We have worked together in many ways. Signed an agreement of cooperation between Russia and NATO. Served with Russian troops in Bosnia and Kosovo. But while we are no longer adversaries, we are not yet real allies. Therefore, for them as well as for us, maintaining strategic stability increases trust and confidence on both sides. It reduces the risk of confrontation. It makes it possible to build an even better partnership and an even safer world.
Now, here's the issue: NMD, if deployed, would require us either to adjust the treaty or to withdraw from it -- not because NMD poses a challenge to the strategic stability I just discussed, but because by its very words, ABM prohibits any national missile defense.
What we should want is to both explore the most effective defenses possible, not only for ourselves, but for all other law-abiding states, and to maintain our strategic stability with Russia. Thus far, Russia has been reluctant to agree, fearing I think, frankly, that in some sense, this system or some future incarnation of it could threaten the reliability of its deterrence and, therefore, strategic stability.
Nevertheless, at our summit in Moscow in June, President Putin and I did agree that the world has changed since the ABM Treaty was signed 28 years ago, and that the proliferation of missile technology has resulted in new threats that may require amending that treaty. And again, I say, these threats are not threats to the United States alone.
Russia agrees that there is an emerging missile threat. In fact, given its place on the map, it is particularly vulnerable to this emerging threat. In time, I hope the United States can narrow our differences with Russia on this issue. The course I have chosen today gives the United States more time to pursue that, and we will use it.
President Putin and I have agreed to intensify our work on strategic defense, while pursuing, in parallel, deeper arms reductions in START (Strategic Arms Reduction Treaty) III. He and I have instructed our experts to develop further cooperative initiatives in areas such as theater missile defense, early warning and missile threat discussions for our meeting just next week in New York.
Apart from the Russians, another critical diplomatic consideration in the NMD decision is the view of our NATO allies. They have all made clear that they hope the United States will pursue strategic defense in a way that preserves, not abrogates, the ABM Treaty. If we decide to proceed with NMD deployment we must have their support, because key components of NMD would be based on their territories.
The decision I have made also gives the United States time to answer our allies' questions and consult further on the path ahead.
Finally, we must consider the impact of a decision to deploy on security in Asia. As the next President makes a deployment decision, he will need to avoid stimulating an already dangerous regional nuclear capability from China to South Asia.
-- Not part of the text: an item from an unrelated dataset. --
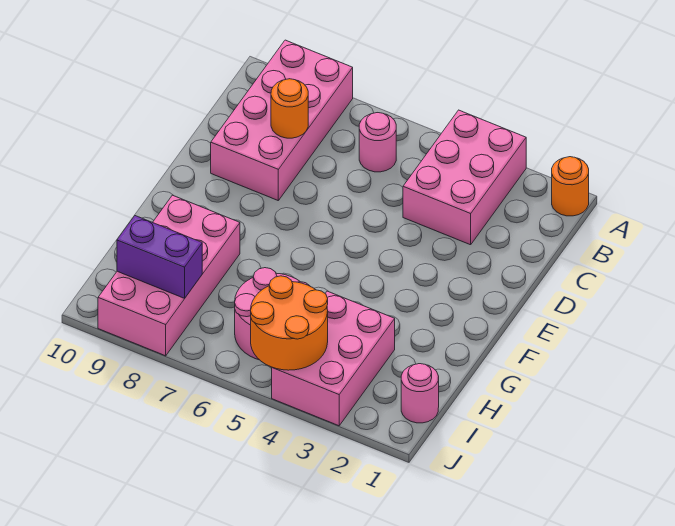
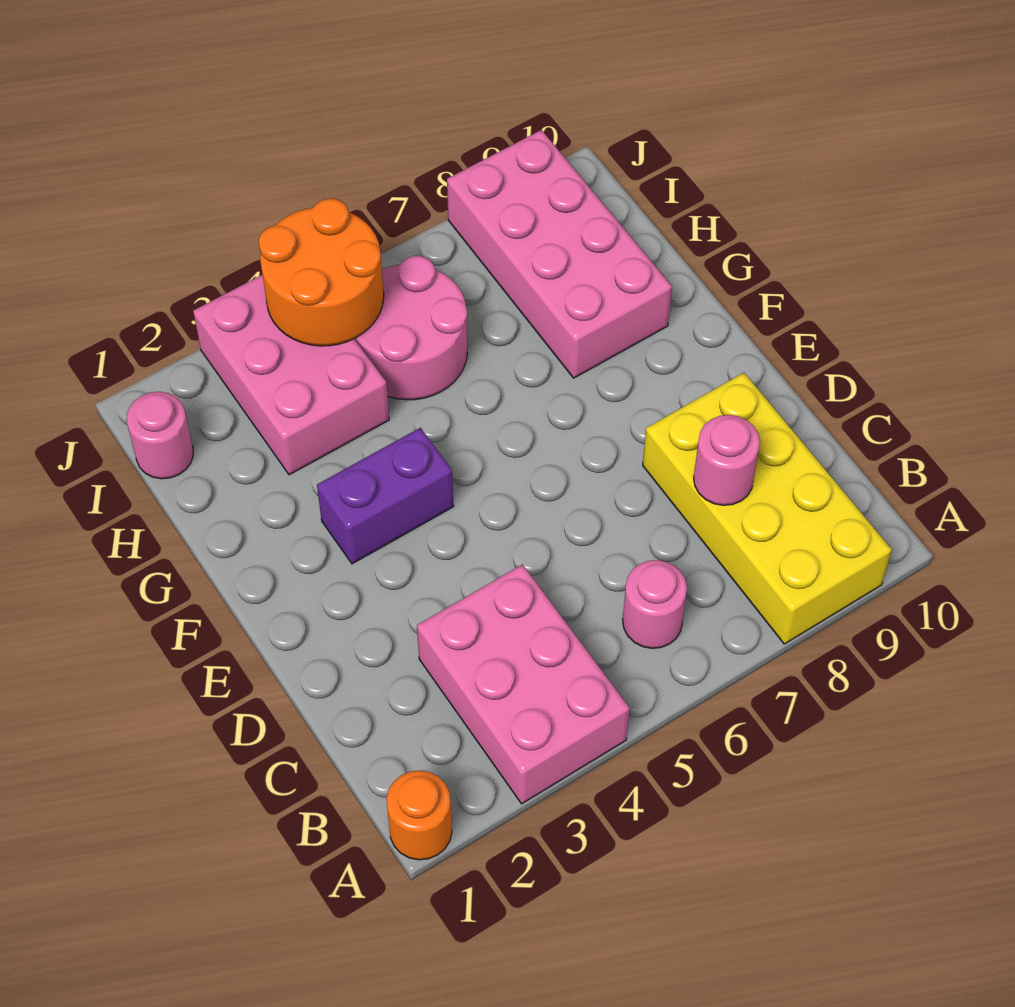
pink 2x4 brick [211,40,353,200] -> yellow 2x4 brick [643,373,892,644]
orange 1x1 round brick [271,79,308,138] -> pink 1x1 round brick [694,415,760,505]
purple 1x2 brick [117,216,202,298] -> purple 1x2 brick moved to [317,428,454,564]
Now, let me be clear: no nation can ever have a veto over American security, even if the United States and Russia cannot reach agreement; even if we cannot secure the support of our allies at first; even if we conclude that the Chinese will respond to NMD by increasing their arsenal of nuclear weapons substantially with a corollary, inevitable impact in India and then in Pakistan.
The next President may nevertheless decide that our interest in security in 21st century dictates that we go forward with deployment of NMD. But we can never afford to overlook the fact that the actions and reactions of others in this increasingly interdependent world do bear on our security. Clearly ,therefore, it would be far better to move forward in the context of the ABM Treaty and allied support. Our efforts to make that possible have not been completed. For me, the bottom line on this decision is this: because the emerging missile threat is real, we have an obligation to pursue a missile defense system that could enhance our security."